Â
Penulis tak sengaja menjumpai seorang rekan menggunakan dialek Sunda dengan nada kasar. Kala itu, pada saat bersamaan, tanpa sengaja menjumpai orang gila tengah mengorek-ngorek onggokan makanan bekas di bak sampah di sisi sebuah restoran.
Bunyinya begini, "sabodo teuing". Maksudnya dialek yang terdengar rada kasar itu adalah orang yang melontarkan kata tersebut mengambil sikap tidak perduli. Masa bodoh.
Nah, ketidakpedulian rekan saya itu yang terungkap dan terasa kasar, menggambarkan ia merasa jengkel ada orang gila berkeliaran namun tidak diperhatikan oleh dinas sosial. Itu adalah tanggung jawab institusi negara, pikirnya.
Realitasnya, memang orang gila yang berkeliaran di masa pandemi Covid-19 sekarang ini -- eh diam-diam -- meningkat loh.

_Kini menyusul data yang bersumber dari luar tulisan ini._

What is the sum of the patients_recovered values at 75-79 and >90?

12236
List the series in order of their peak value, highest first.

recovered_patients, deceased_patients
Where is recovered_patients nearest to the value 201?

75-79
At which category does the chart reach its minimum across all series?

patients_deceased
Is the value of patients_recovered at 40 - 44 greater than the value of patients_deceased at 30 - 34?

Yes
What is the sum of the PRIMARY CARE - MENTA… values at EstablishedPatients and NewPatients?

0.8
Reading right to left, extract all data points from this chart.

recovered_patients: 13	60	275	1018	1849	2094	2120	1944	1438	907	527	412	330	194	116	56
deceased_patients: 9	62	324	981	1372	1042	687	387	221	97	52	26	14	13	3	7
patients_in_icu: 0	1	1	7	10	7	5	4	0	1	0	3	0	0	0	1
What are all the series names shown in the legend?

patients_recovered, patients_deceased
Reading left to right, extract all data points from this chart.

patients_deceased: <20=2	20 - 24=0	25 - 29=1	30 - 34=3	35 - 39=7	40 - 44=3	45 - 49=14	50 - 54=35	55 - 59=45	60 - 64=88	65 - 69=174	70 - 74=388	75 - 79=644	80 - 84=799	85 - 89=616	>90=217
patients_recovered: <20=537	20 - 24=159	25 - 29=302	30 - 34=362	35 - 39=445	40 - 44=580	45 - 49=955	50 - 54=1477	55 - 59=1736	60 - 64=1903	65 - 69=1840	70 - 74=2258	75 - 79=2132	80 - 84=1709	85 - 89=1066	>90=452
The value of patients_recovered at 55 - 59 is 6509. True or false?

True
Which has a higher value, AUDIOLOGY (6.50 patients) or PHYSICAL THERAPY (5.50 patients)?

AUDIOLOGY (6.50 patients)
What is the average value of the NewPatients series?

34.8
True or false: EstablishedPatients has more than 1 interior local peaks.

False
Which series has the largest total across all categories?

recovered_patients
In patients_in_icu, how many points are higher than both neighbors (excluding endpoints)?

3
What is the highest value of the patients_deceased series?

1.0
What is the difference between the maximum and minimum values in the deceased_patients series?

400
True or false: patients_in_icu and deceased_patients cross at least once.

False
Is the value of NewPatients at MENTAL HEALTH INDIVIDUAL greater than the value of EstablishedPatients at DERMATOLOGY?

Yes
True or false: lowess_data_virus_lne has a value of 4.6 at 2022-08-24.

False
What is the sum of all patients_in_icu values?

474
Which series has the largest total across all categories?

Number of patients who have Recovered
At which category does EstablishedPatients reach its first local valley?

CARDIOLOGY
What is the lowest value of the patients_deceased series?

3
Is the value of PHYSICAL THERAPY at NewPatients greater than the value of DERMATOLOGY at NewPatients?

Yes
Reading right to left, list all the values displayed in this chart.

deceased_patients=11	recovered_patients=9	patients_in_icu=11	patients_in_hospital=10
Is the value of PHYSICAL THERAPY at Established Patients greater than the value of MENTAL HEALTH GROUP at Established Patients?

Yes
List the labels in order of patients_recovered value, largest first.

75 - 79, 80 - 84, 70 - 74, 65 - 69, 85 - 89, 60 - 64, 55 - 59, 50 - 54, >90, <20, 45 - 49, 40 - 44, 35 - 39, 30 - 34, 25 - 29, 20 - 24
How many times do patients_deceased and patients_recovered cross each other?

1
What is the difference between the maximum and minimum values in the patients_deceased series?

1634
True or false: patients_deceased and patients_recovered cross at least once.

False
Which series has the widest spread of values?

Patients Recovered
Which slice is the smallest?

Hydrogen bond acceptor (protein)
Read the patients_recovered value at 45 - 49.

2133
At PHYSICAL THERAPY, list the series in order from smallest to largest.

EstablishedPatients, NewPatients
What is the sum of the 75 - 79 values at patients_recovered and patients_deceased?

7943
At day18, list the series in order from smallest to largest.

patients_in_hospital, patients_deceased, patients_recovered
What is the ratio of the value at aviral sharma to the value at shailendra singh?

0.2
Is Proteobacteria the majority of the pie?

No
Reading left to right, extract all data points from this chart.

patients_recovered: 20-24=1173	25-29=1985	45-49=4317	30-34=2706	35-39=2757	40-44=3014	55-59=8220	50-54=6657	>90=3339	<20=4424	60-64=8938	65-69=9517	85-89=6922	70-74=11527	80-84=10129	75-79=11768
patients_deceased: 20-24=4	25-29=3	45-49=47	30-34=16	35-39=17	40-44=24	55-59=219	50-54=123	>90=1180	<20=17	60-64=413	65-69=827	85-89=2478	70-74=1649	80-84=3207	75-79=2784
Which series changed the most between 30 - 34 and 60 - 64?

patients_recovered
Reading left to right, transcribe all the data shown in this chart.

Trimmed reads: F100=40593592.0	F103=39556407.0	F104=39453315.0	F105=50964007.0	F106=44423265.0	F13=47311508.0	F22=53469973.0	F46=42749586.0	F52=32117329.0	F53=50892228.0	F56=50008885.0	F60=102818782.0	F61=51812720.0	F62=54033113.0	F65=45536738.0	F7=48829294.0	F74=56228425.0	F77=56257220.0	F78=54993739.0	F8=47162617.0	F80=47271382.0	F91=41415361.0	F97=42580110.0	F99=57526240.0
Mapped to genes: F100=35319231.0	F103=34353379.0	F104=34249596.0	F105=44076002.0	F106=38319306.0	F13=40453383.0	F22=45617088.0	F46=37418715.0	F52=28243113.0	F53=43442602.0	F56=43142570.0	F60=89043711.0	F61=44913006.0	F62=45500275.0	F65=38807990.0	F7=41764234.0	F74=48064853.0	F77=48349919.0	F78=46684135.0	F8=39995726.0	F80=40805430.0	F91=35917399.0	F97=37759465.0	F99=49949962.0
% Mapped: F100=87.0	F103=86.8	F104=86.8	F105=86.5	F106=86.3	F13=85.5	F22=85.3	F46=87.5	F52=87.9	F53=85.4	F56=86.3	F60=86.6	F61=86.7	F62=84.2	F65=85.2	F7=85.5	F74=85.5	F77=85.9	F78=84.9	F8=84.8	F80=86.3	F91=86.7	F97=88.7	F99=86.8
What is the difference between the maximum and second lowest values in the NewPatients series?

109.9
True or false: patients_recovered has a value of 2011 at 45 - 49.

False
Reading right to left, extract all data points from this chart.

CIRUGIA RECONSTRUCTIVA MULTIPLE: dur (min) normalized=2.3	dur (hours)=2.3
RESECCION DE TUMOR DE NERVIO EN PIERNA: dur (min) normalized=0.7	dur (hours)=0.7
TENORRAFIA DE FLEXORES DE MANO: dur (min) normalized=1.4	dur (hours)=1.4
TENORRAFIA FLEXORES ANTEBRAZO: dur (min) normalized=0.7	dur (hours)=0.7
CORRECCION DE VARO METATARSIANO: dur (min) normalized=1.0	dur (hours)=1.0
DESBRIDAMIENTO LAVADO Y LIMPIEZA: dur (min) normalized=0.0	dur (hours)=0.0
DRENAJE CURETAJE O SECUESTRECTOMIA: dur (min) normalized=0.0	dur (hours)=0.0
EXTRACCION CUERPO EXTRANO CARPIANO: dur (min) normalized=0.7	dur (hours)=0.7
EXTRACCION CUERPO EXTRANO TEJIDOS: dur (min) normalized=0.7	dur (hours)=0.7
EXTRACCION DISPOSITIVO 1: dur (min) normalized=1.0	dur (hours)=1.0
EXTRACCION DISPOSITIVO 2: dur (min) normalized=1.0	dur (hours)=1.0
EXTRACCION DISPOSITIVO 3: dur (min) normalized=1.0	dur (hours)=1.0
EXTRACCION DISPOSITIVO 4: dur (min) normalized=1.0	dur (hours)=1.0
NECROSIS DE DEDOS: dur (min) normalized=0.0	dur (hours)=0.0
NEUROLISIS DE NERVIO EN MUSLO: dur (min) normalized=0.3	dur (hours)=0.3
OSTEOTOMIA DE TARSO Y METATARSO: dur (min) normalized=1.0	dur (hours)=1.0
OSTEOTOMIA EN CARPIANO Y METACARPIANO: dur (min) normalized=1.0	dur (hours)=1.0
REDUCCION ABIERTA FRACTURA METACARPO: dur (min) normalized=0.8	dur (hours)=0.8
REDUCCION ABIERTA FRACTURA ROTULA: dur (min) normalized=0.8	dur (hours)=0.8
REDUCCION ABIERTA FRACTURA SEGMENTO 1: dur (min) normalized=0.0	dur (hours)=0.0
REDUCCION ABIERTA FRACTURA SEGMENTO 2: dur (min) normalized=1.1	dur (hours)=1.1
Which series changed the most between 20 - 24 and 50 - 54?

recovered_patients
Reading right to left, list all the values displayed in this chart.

"Ah, kok, bahasan pembicaraan ke arah orang gila?" katanya sambil berjalan berdua meninggalkan tempat tersebut untuk segera menuju ke areal parkir mobil.
"Sabodo Teuing!" ujarnya dengan nada tinggi.
Jika rekan saya, tak perlu disebut namanya, mengambil sikap tidak peduli dengan orang gila, namun tidak dengan penulis. Mengapa? Ya, lantaran pikiran sepanjang jalan terus tertuju kepada nasib orang gila di era pandemi Covid-19.
**
Pengalaman penulis bertandang ke rumah sakit jiwa beberapa tahun silam makin menguatkan ingatan betapa menderitanya orang punya penyakit gangguan jiwa.
Kala menyaksikan puteri penulis yang tengah praktek -- sebagai dokter muda -- sungguh menakutkan. Namun juga menimbulkan rasa iba lantaran di antara para pasien selalu minta perhatian dan manja.